Which leads me to the characters, themselves:

Amy was a very strong, very independent female lead. Anyone would be overwhelmed after waking up early and finding out that they may never arrive at the new planet they left earth for, or see their parents again. And Amy was. But she was also pissed off. She was scared and confused and bullied by the people on Godspeed, but she refused to give into Eldest and worked to find a way to solve the mystery of her early wake-up, the frozen's murderer, and finding a way off of the ship; all the while standing firm in her beliefs in what was right vs. what was wrong. I will admit that I was a little worried that she would hate Elder when he finally told her the truth (their "relationship" was still pretty new, and I was afraid it would turn into one of those books), but she surprised me. She certainly showed selfishness at different points throughout the story, but was able to remain strong and do what was right, despite history not being on her side. There were certainly moments when she was frightened and in the midst of breaking—like in book two, when she was terrified of Luthor—but these feelings only helped us to realize that, beneath that strength and sharp tongue, she was still human, and capable of feelings other than spite and vengeance. Her character development from book one to book three—from believing in her parents and despising the shipborns, to standing up for them—was outstanding. She lost so much throughout this series, and I think that her greatest development occurred when she allowed herself to break. 

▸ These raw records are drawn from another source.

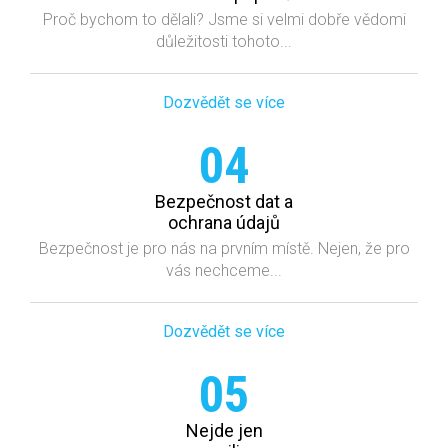
Proč bychom to dělali? Jsme si velmi dobře vědomi
důležitosti tohoto...
Dozvědět se více
04
Bezpečnost dat a
ochrana údajů
Bezpečnost je pro nás na prvním místě. Nejen, že pro
vás nechceme...
Dozvědět se více
05
Nejde jen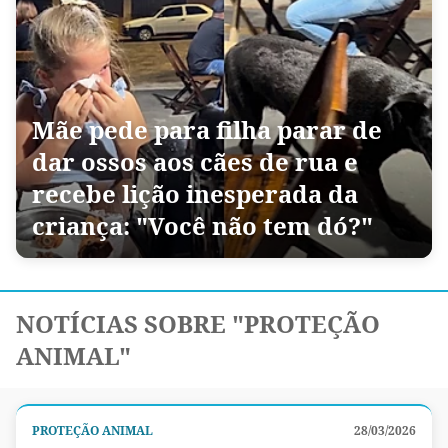
Mãe pede para filha parar de
dar ossos aos cães de rua e
recebe lição inesperada da
criança: "Você não tem dó?"
NOTÍCIAS SOBRE "PROTEÇÃO
ANIMAL"
PROTEÇÃO ANIMAL
28/03/2026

Elder was another amazing character, and probably my favorite of the lot. Despite everything that happened—realizing that he was a clone, loosing three of his confidants, destroying the ship (through his disuse of Phydus and literally destroying key parts of the vessel)—he was able to put aside his own selfish feelings and focus on what he needed to do for his people; no matter how much they distrusted or disliked him. Elder probably went through the most betrayal in this series (which is saying something), and yet he still managed to remain the same person that he was before, if not a bit wiser. He made mistakes—a crap-ton of them—but was able to do what was best for everyone, even if it meant stepping down from his position. He had his breaking points, just like Amy, but I really liked seeing him hollow and without hope, because it made his comeback that much more epic. 

These two characters on their own are pretty kick-ass, but together they are outstanding. I liked how, despite their conflicting feelings for one another, they were able to remain friends throughout the series, instead of turning on each other. They put a lot of trust into the other person, and in the end, they were all the other were willing to have. Their whole relationship was based on truth, and I really liked how Revis worked that concept into everything that they did—together and individually. Elder was extremely selfish with Amy, but he told her the truth at the end of book one, even if it meant that she would hate him (which is something that both Eldest and Orion could not do). I liked how Amy was unwilling to "settle" for Elder, and told him so, just because they were the only two people their age on the ship. It made their feelings and friendship seem that much more genuine, which is something that, nine times out of ten, you do not get with Insta-Love.

The writing in these books was extremely engaging, and I really enjoyed the duo narration; how each chapter flowed into the one that came after, as well as the suspense that it provided. Everything was really well paced, and each character was an individual person, with their own quirks and traits and personalities. Everything fit together really nicely, from beginning to end, and seemed so real that I could actually imagine something like this happening. There was not much I didn't like about this series (seriously, my cons list is practically nonexistent), and I really, really enjoyed falling in love with this story, and am excited to see some more of Beth Revis' work in the future.